### EXERCISE AIM
Format the text lines of the entries below as a JSON list of strings, one string per line, with blank lines skipped. Omit the pictures.

### TASK DATA
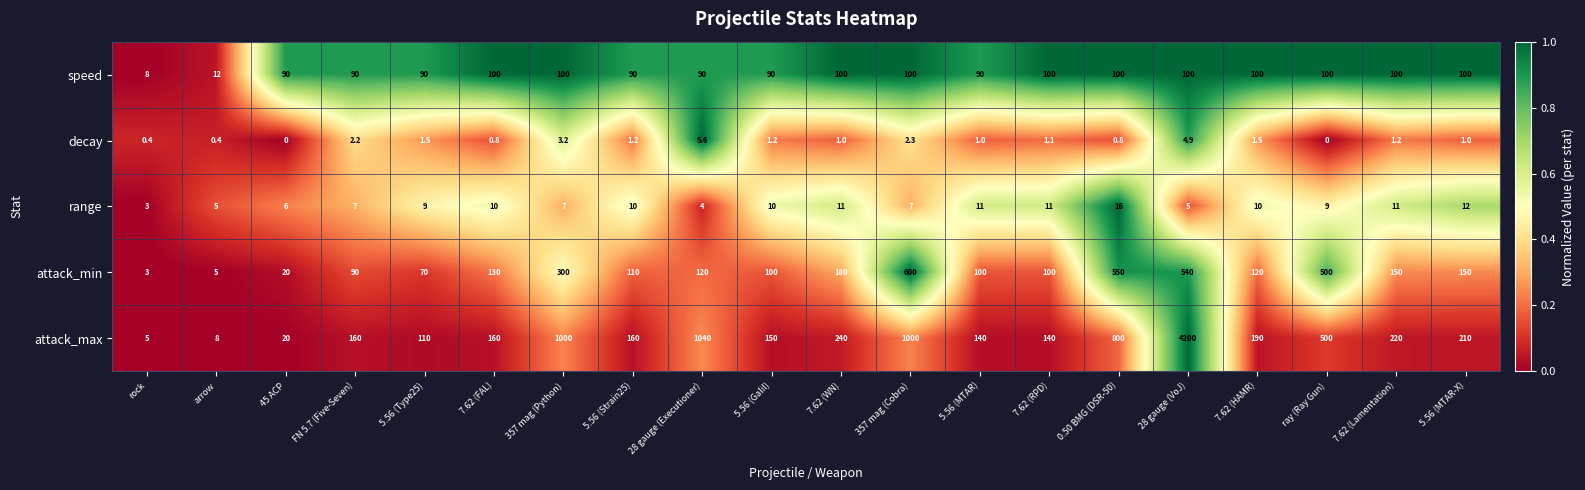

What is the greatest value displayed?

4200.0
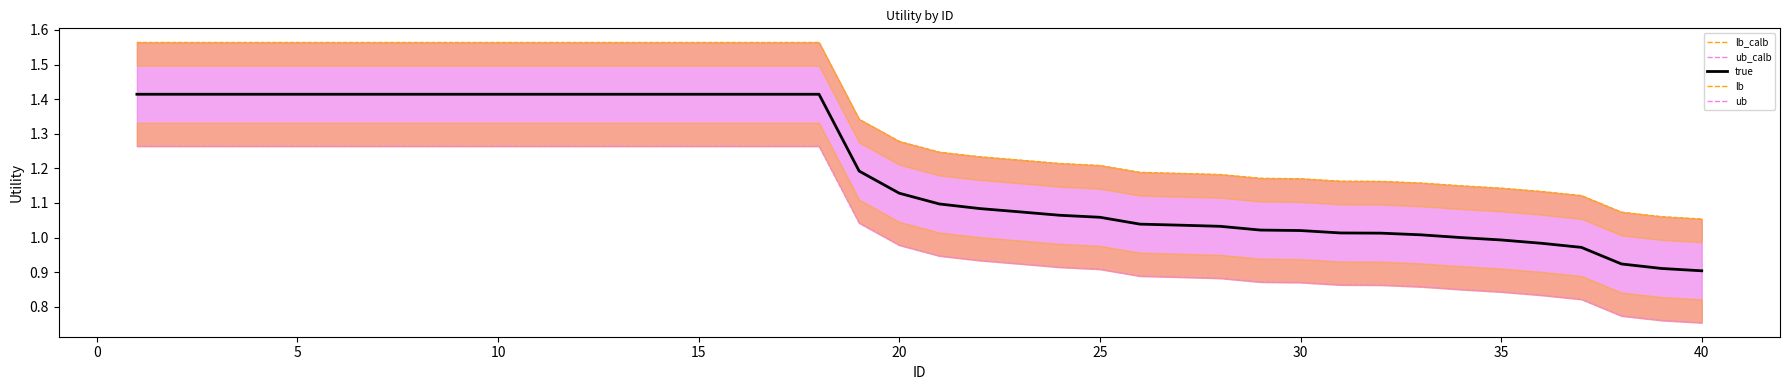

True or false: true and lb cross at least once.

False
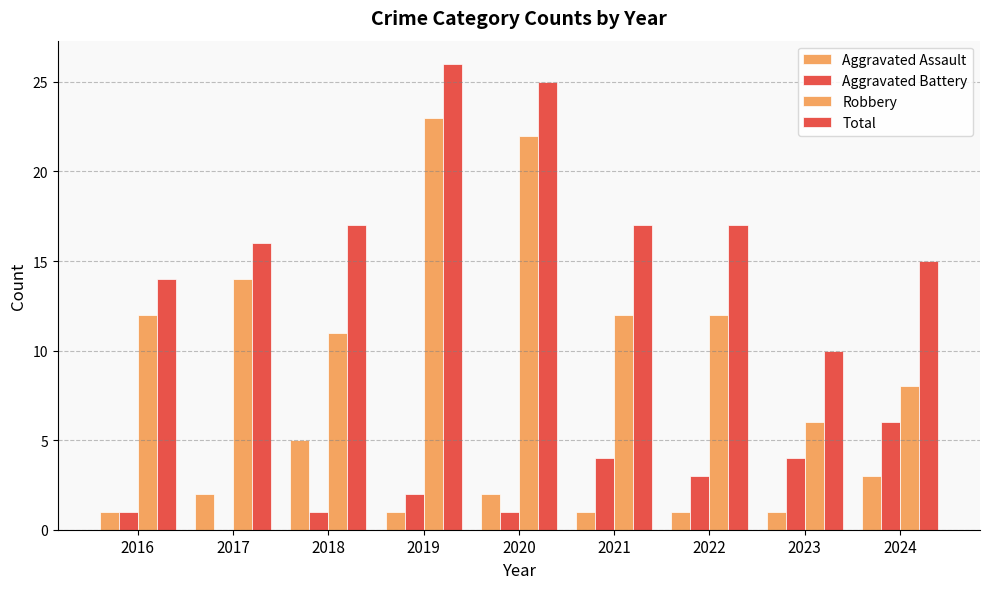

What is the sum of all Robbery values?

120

### REPLY TO THE EXERCISE
[
  "What is the greatest value displayed?",
  "4200.0",
  "True or false: true and lb cross at least once.",
  "False",
  "What is the sum of all Robbery values?",
  "120"
]